_RECORDS FOR THE EXERCISE:_

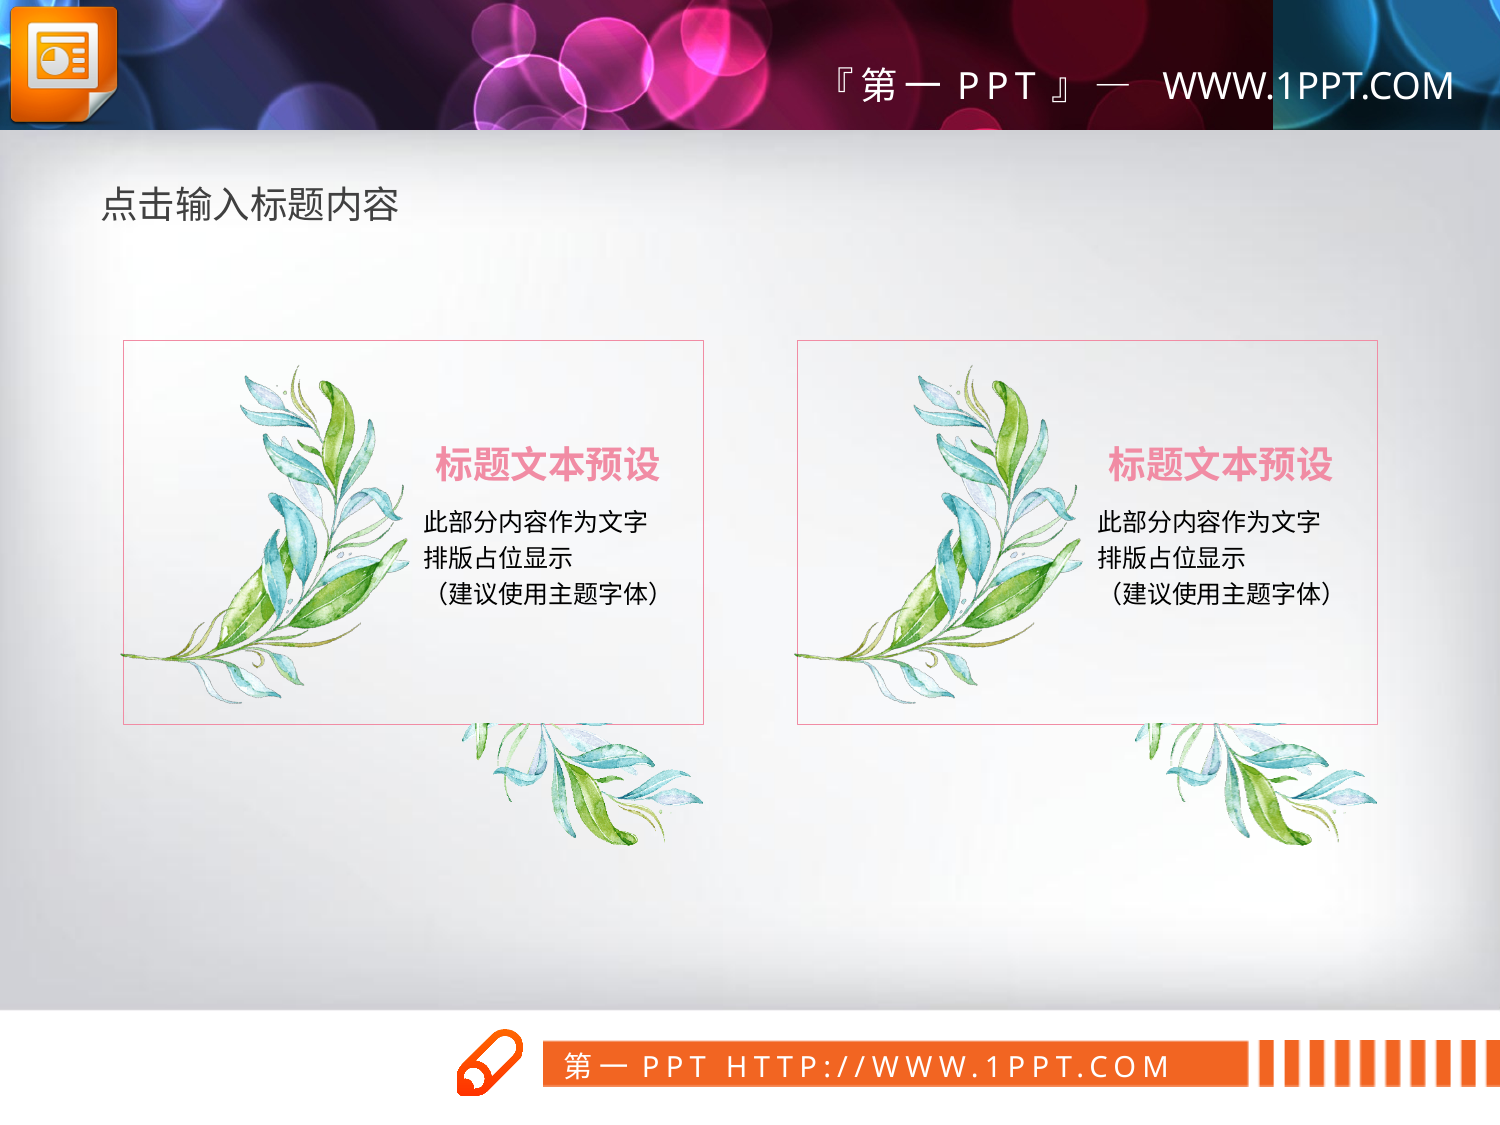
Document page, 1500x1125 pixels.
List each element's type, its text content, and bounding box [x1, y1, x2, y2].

text_box 点击输入标题内容 [100, 172, 450, 235]
picture [0, 0, 1500, 1012]
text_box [123, 340, 709, 847]
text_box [796, 340, 1382, 847]
picture [543, 1040, 1500, 1087]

_DIRECTIONS:_ Exactly as written, set down each line of the records, leaving out the pictures.

_TASK RESPONSE:_
Document page, 1500x1125 pixels.
List each element's type, its text content, and bounding box [x1, y1, x2, y2].

text_box 点击输入标题内容 [100, 172, 450, 235]
picture [0, 0, 1500, 1012]
text_box [123, 340, 709, 847]
text_box [796, 340, 1382, 847]
picture [543, 1040, 1500, 1087]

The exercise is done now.